── RECORDS SHOWN ──
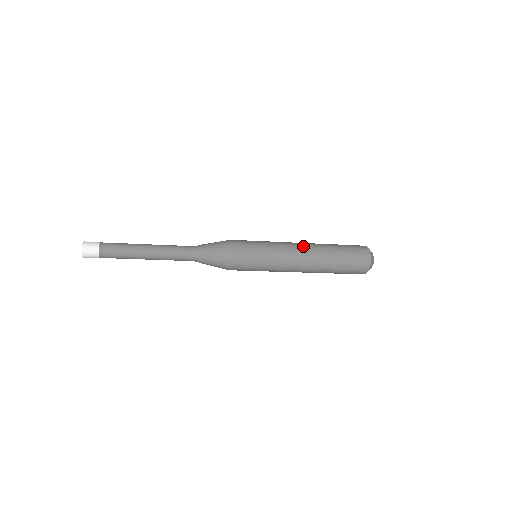
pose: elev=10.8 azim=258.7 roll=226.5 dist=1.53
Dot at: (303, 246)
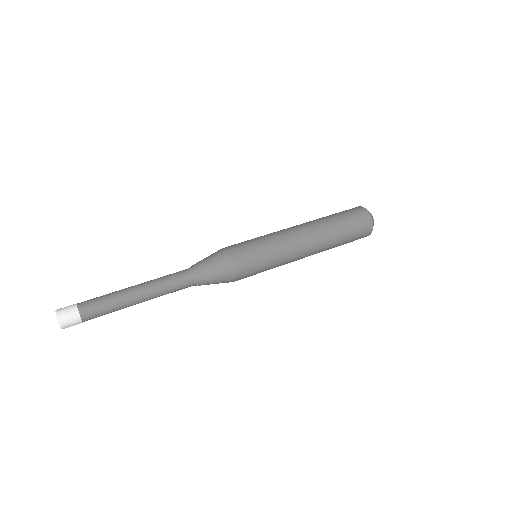
Dot at: (302, 228)
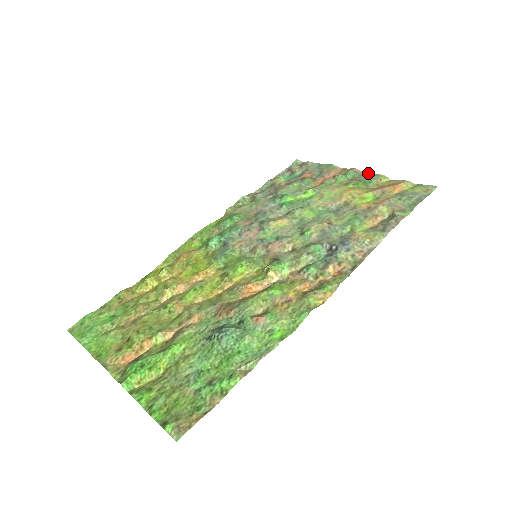
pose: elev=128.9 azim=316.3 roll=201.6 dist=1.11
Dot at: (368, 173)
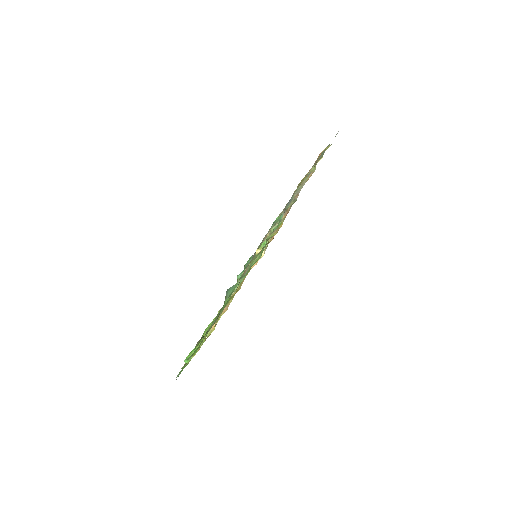
Dot at: occluded
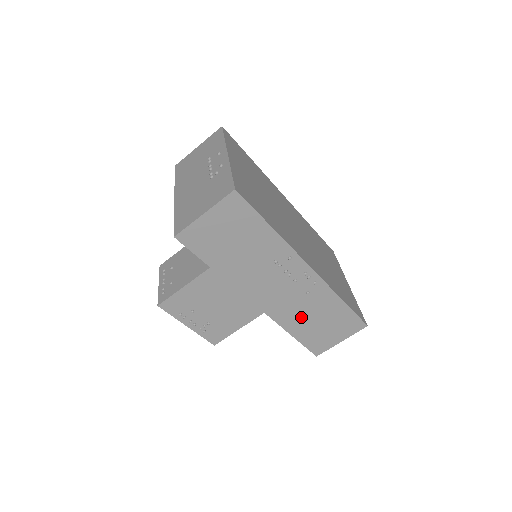
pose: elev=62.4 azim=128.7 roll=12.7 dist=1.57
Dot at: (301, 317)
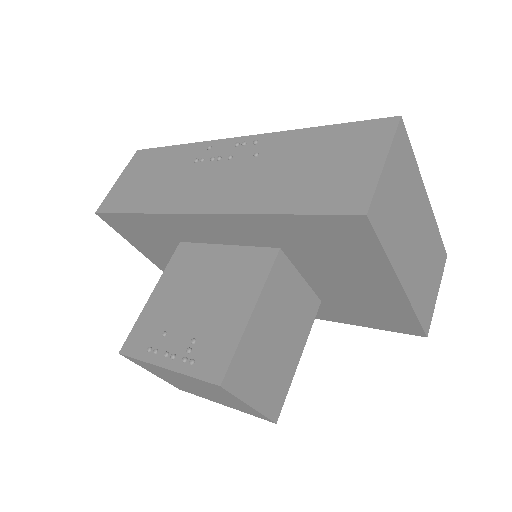
Dot at: (273, 183)
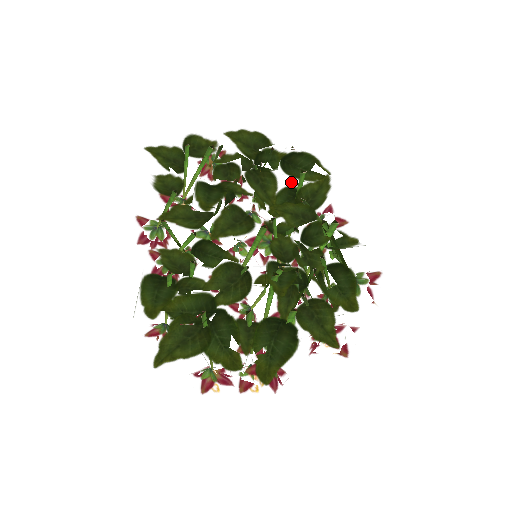
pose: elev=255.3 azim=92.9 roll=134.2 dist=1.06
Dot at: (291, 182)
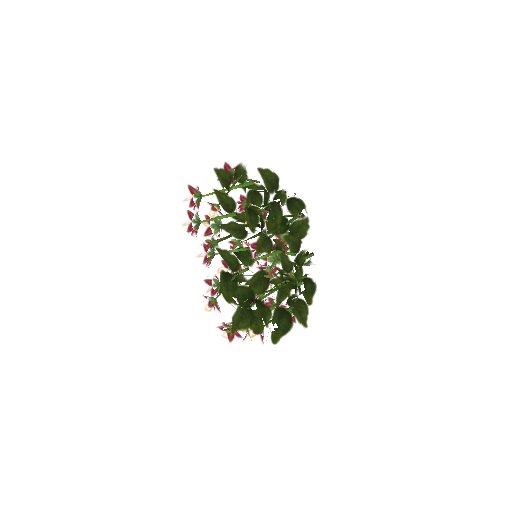
Dot at: (286, 214)
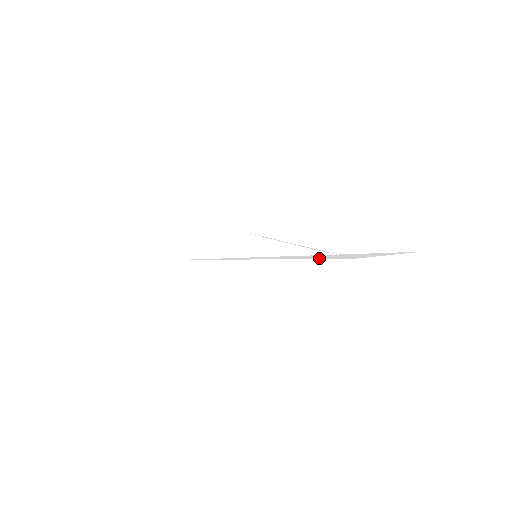
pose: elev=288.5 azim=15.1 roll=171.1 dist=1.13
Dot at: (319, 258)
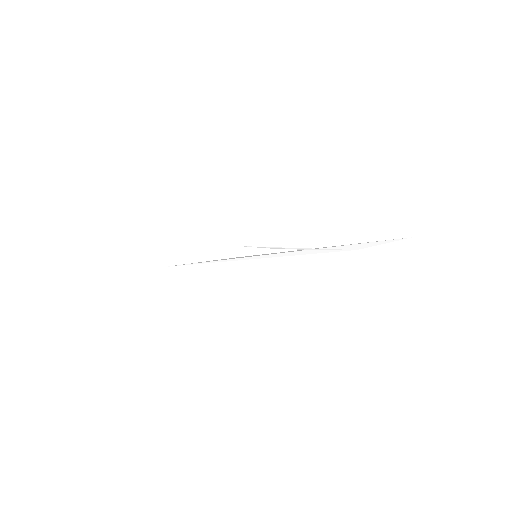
───
*GIVEN INSTRUCTION:* Starting at the line that contains "pose: elev=255.3 azim=92.9" and continuing through the last line of the listing, output those lines as a Markdown table with the columns Row and Line, one numbered row per line. Skip blank lines and leave the pictures out.

*RESPONSE FOR THIS EXERCISE:*
| Row | Line |
|---|---|
| 1 | pose: elev=255.3 azim=92.9 roll=134.2 dist=1.06 |
| 2 | Dot at: (291, 182) |
| 3 | Dot at: (286, 214) |
| 4 | pose: elev=288.5 azim=15.1 roll=171.1 dist=1.13 |
| 5 | Dot at: (319, 258) |